Ahkaf - 46:9 De ki "Ben türedi bir elçi değilim. Bana ve size ne olacağını da bilmem. Ben, ancak bana vahyedilene uyuyorum. Ben apaçık bir uyarıcıdan başka bir şey değilim."
İlişkili:
Enbiya/21:45 "Ben sizi ancak vahiy ile uyarıyorum," de. Ne var ki, sağırlar uyarıldıkları vakit çağrıyı işitmez.

Ahkaf/46:9 De ki "Ben türedi bir elçi değilim. Bana ve size ne olacağını da bilmem. Ben, ancak bana vahyedilene uyuyorum. Ben apaçık bir uyarıcıdan başka bir şey değilim."

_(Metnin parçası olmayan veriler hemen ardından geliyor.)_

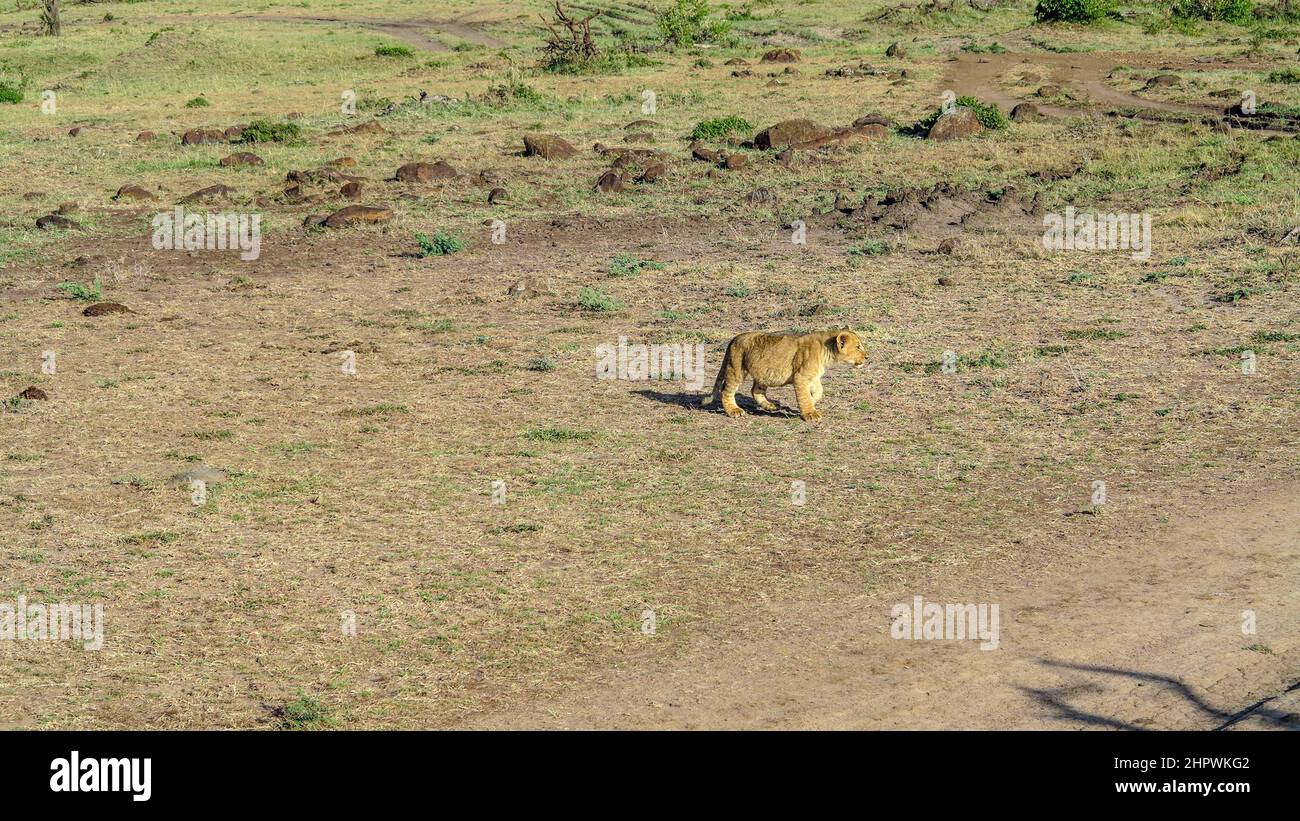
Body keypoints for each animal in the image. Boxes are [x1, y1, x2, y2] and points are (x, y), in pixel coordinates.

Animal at [701, 329, 867, 421]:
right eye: (858, 347)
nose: (867, 357)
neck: (826, 352)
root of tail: (734, 339)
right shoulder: (801, 377)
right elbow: (804, 396)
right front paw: (810, 413)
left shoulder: (813, 377)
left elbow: (819, 391)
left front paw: (812, 401)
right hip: (737, 368)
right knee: (726, 390)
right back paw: (734, 411)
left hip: (763, 373)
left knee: (755, 390)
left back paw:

Araf/7:203 Kendilerine bir mucize getirmediğin zaman: "Mucize isteseydin ne olurdu," derler. De ki: "Ben, ancak Rabbimden bana vahyedilene uyuyorum." Bunlar, Rabbinizden aydınlatmalardır, inanan bir toplum için bir hidayet ve rahmettir.

Enam/6:106 Rabbinden sana indirilene uy. O'ndan başka tanrı yoktur. Ortak koşanlardan da yüz çevir.

Araf/7:3 Rabbinizden size indirileni izleyin, O'ndan başkalarını dost edinerek izlemeyin. Ne kadar az öğüt alıyorsunuz!
Araf/7:157 Nitekim onlar (vakti gelince) yanlarındaki Tevrat ve İncil'de yazılı buldukları o elçiyi, o ümmi (Tevrat ve İncil okumamış) peygamberi izlerler. (O peygamber) onlara iyiliği emreder ve onları kötülükten meneder; onlara güzel şeyleri helal, pis şeyleri de haram kılar; üzerlerindeki ağırlıkları ve onlara vurulan prangaları kaldırıp atar. Ona inananlar, ona saygı duyanlar, ona yardım edenler, kendisiyle birlikte indirilen ışığı izleyenler başarıya ulaşanlardır.

Ahzab/33:2 Rabbinden sana vahyedilene uy. Allah yaptığınız her şeyden haber almaktadır.

Zümer/39:55 O azap beklemediğiniz anda sizi ansızın yakalamadan önce, Rabbiniz tarafından size indirilen en güzele uyun.
Zümer/39:56 Ki kişi, "Allah'ın öğretisine aldırmamaktan ötürü vay halime; doğrusu ben alay edenlerdendim," demesin
Zümer/39:57 Veya, "Allah beni doğruya iletseydi kesinlikle erdemlilerden biri olacaktım," demesin
Zümer/39:58 Yahut azabı gördüğü an, "Keşke ikinci bir şansım daha olsaydı da güzel davrananlardan olsaydım," demesin

Zuhruf/43:43 Sana vahyedilene sarıl; çünkü sen doğru yoldasın.

Yunus/10:15 Onlara apaçık olan ayetlerimiz okunduğu zaman, bize kavuşmayı ummayanlar, "Bundan başka bir Kuran getir, yahut onu değiştir!," derler. De ki: "Onu kendi tarafımdan değiştiremem. Ben yalnız bana vahyedilene uyarım. Rabbime karşı gelirsem, büyük günün azabından korkarım."